§ ACTIVITY
In the entries below, find the line with "ated with the Purposes for which it was" and the line with "médiation de voisinage tente"; give again those lines and every line between them, exactly.

★ ★ ★ ★ ★

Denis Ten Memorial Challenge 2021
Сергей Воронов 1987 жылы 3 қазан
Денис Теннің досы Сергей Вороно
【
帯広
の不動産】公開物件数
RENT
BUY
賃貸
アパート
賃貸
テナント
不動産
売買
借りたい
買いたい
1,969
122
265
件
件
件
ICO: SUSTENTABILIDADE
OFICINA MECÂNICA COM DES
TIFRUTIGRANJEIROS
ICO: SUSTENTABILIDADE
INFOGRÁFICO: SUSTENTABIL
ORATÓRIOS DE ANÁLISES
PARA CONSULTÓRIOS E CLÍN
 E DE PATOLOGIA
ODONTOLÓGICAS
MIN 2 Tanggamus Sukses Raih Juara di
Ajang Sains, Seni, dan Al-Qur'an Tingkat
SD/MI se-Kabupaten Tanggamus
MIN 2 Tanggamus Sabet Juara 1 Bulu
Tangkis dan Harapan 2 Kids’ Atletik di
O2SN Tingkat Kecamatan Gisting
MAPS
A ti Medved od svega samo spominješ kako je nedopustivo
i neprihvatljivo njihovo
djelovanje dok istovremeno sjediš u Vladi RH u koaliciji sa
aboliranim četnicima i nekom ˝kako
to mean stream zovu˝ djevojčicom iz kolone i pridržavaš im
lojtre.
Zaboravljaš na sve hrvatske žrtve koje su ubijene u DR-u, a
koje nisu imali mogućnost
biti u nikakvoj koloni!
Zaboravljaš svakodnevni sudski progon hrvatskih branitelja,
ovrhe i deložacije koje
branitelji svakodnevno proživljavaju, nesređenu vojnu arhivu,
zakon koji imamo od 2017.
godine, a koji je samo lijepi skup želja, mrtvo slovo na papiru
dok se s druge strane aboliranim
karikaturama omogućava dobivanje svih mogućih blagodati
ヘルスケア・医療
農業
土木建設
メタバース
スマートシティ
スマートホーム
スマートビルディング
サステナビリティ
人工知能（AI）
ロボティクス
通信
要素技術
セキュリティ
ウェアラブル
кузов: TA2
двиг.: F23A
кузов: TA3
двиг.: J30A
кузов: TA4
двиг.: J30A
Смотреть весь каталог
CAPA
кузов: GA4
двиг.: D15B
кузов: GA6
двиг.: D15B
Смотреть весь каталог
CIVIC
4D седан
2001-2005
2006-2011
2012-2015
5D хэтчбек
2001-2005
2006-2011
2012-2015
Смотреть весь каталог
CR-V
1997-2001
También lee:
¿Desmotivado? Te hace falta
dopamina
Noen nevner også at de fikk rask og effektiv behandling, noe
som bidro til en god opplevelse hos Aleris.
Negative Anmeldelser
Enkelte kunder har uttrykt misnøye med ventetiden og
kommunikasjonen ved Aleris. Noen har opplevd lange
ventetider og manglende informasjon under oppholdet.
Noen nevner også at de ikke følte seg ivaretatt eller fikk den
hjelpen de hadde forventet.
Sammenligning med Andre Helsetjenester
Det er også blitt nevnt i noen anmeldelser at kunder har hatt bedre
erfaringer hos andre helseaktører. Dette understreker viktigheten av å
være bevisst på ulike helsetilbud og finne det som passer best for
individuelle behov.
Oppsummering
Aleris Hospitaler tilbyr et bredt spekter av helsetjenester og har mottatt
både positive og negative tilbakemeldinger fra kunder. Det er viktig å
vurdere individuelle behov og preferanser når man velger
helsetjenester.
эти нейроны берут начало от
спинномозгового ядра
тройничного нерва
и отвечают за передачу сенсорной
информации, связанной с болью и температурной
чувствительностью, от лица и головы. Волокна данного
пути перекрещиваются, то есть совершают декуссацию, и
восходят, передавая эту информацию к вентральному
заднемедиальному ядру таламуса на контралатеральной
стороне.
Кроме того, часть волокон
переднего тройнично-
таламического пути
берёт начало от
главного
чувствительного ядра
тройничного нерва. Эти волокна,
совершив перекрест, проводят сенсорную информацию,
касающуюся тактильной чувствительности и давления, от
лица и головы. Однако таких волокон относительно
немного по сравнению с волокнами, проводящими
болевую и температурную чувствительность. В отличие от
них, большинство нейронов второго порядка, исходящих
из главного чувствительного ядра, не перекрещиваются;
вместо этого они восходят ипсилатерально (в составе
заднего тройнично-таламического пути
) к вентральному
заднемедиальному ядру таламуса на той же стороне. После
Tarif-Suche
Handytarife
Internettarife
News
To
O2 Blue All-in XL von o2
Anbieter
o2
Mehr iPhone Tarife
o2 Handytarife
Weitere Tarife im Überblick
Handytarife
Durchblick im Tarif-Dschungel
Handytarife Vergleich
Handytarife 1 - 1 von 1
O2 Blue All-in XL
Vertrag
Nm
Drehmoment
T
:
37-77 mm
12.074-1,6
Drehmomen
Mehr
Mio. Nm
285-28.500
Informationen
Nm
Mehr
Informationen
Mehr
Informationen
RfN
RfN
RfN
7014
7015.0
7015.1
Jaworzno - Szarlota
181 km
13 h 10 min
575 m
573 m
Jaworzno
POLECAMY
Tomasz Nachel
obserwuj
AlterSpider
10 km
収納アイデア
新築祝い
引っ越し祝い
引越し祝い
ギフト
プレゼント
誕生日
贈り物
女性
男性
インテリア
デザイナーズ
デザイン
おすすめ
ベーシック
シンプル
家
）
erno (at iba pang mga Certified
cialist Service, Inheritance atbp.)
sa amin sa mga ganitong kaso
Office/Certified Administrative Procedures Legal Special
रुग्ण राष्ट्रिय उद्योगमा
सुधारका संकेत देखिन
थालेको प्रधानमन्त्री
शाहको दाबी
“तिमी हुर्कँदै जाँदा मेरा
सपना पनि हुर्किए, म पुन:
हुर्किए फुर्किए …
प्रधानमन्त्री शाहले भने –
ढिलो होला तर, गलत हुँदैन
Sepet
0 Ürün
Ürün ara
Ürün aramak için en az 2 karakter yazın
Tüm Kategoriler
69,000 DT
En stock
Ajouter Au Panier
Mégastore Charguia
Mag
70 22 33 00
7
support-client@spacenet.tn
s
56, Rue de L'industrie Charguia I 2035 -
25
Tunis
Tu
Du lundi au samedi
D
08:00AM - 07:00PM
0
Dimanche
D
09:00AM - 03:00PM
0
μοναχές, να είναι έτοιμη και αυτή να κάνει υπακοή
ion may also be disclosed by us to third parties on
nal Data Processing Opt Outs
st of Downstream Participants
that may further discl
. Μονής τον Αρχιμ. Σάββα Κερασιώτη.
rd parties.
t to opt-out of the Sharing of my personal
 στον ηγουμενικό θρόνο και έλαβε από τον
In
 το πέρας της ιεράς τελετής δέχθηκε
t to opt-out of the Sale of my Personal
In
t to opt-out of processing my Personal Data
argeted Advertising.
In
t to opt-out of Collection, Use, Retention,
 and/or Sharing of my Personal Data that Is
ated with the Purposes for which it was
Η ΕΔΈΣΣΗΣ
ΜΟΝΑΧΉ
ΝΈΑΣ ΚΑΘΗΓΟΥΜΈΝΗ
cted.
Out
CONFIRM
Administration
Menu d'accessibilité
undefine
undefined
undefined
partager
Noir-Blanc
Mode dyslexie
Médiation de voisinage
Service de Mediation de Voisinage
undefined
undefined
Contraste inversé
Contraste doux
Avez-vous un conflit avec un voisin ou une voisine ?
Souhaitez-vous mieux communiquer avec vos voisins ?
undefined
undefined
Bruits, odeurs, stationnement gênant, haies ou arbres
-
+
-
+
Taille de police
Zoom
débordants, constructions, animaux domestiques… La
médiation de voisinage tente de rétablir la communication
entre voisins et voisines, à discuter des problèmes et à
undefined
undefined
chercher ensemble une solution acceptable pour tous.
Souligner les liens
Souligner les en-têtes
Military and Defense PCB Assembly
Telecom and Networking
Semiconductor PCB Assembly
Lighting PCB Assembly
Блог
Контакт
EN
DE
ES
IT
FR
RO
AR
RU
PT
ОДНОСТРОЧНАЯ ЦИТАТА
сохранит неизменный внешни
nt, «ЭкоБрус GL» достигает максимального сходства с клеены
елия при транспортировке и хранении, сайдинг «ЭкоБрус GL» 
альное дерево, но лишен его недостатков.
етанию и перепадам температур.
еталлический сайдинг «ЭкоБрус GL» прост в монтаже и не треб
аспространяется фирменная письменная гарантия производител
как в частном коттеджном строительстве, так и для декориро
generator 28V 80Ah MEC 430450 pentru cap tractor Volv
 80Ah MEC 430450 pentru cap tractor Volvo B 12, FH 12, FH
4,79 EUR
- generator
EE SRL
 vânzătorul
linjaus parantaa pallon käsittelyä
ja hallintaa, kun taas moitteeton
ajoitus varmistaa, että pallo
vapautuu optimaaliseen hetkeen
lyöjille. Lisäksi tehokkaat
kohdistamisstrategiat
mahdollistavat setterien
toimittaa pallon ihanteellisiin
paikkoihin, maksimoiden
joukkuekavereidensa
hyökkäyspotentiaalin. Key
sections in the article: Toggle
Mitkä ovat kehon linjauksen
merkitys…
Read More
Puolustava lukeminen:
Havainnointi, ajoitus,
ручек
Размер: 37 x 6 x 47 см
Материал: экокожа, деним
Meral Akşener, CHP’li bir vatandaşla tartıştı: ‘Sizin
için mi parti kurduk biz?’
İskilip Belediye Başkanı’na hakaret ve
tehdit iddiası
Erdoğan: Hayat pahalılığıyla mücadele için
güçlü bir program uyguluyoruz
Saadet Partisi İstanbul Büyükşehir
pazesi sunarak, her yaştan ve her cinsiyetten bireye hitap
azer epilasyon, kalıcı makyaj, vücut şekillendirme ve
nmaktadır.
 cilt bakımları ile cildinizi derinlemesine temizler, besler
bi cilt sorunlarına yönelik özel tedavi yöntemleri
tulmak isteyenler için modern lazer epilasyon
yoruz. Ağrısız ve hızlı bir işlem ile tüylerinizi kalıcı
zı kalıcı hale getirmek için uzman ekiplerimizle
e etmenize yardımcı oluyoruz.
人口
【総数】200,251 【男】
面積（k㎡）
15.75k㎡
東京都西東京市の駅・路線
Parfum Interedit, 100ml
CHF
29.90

★ ★ ★ ★ ★

§ EXERCISE RESPONSE
ated with the Purposes for which it was
Η ΕΔΈΣΣΗΣ
ΜΟΝΑΧΉ
ΝΈΑΣ ΚΑΘΗΓΟΥΜΈΝΗ
cted.
Out
CONFIRM
Administration
Menu d'accessibilité
undefine
undefined
undefined
partager
Noir-Blanc
Mode dyslexie
Médiation de voisinage
Service de Mediation de Voisinage
undefined
undefined
Contraste inversé
Contraste doux
Avez-vous un conflit avec un voisin ou une voisine ?
Souhaitez-vous mieux communiquer avec vos voisins ?
undefined
undefined
Bruits, odeurs, stationnement gênant, haies ou arbres
-
+
-
+
Taille de police
Zoom
débordants, constructions, animaux domestiques… La
médiation de voisinage tente de rétablir la communication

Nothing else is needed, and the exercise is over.